EXERCISE INSTRUCTIONS:
Convert the lines of the records from the line with "scientific name: Cercis canadensis" up to and including the line with "genus: Patalene" into a Markdown table with two columns, Row and Text. Number each line in Row, put the line itself in Text, and skip any blank lines.

........

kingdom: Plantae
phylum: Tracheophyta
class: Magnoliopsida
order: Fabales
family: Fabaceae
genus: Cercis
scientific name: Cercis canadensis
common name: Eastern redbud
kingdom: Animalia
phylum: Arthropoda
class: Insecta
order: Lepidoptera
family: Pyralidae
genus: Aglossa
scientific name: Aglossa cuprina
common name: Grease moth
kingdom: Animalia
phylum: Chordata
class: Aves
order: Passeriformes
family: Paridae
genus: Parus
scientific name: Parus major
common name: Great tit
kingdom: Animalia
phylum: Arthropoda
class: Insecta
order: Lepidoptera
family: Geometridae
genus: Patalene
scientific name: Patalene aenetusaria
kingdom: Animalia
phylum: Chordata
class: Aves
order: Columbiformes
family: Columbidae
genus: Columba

........

COMPLETED TASK:
| Row | Text |
|---|---|
| 1 | scientific name: Cercis canadensis |
| 2 | common name: Eastern redbud |
| 3 | kingdom: Animalia |
| 4 | phylum: Arthropoda |
| 5 | class: Insecta |
| 6 | order: Lepidoptera |
| 7 | family: Pyralidae |
| 8 | genus: Aglossa |
| 9 | scientific name: Aglossa cuprina |
| 10 | common name: Grease moth |
| 11 | kingdom: Animalia |
| 12 | phylum: Chordata |
| 13 | class: Aves |
| 14 | order: Passeriformes |
| 15 | family: Paridae |
| 16 | genus: Parus |
| 17 | scientific name: Parus major |
| 18 | common name: Great tit |
| 19 | kingdom: Animalia |
| 20 | phylum: Arthropoda |
| 21 | class: Insecta |
| 22 | order: Lepidoptera |
| 23 | family: Geometridae |
| 24 | genus: Patalene |